What to do
Every line of the listing below should be written out exactly, minus its images.

Data for this task
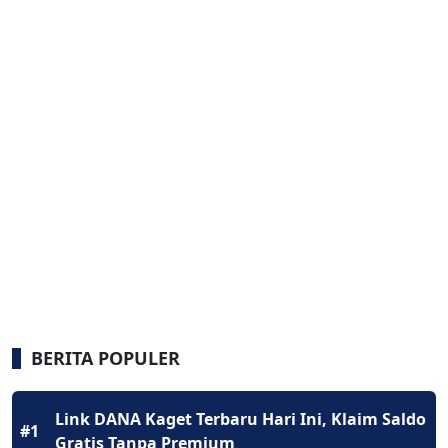
BERITA POPULER
Link DANA Kaget Terbaru Hari Ini, Klaim Saldo
#1
Gratis Tanpa Premium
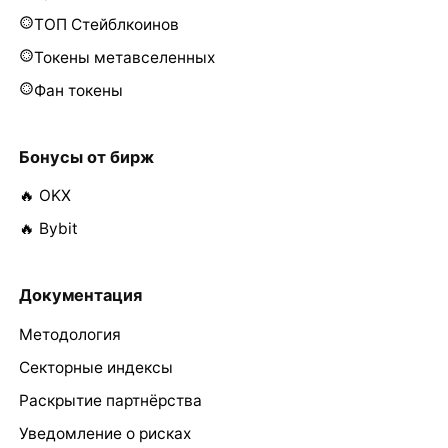
ТОП Стейблкоинов
Токены метавселенных
Фан токены
Бонусы от бирж
🔥 OKX
🔥 Bybit
Документация
Методология
Секторные индексы
Раскрытие партнёрства
Уведомление о рисках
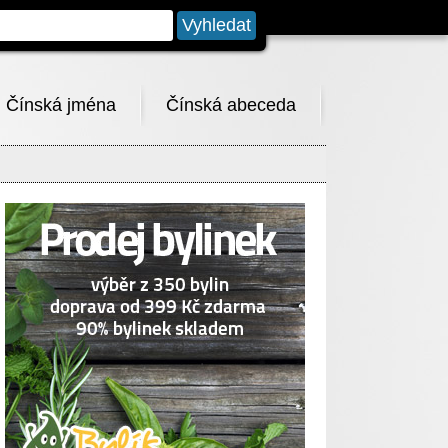
Čínská jména
Čínská abeceda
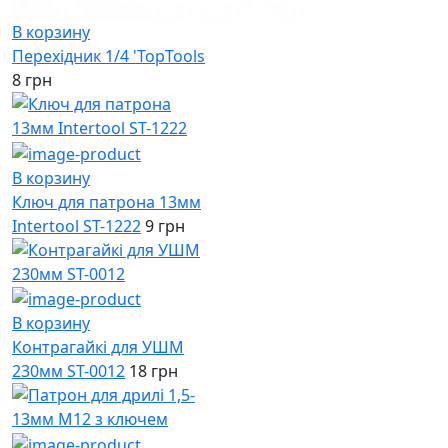
В корзину
Перехідник 1/4 'TopTools
8 грн
В корзину
Ключ для патрона 13мм
Intertool ST-1222
9 грн
В корзину
Контрагайкі для УШМ
230мм ST-0012
18 грн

Your solution
BERITA POPULER
Link DANA Kaget Terbaru Hari Ini, Klaim Saldo
#1
Gratis Tanpa Premium
ТОП Стейблкоинов
Токены метавселенных
Фан токены
Бонусы от бирж
🔥 OKX
🔥 Bybit
Документация
Методология
Секторные индексы
Раскрытие партнёрства
Уведомление о рисках
Čínská jména
Čínská abeceda
В корзину
Перехідник 1/4 'TopTools
8 грн
В корзину
Ключ для патрона 13мм
Intertool ST-1222
9 грн
В корзину
Контрагайкі для УШМ
230мм ST-0012
18 грн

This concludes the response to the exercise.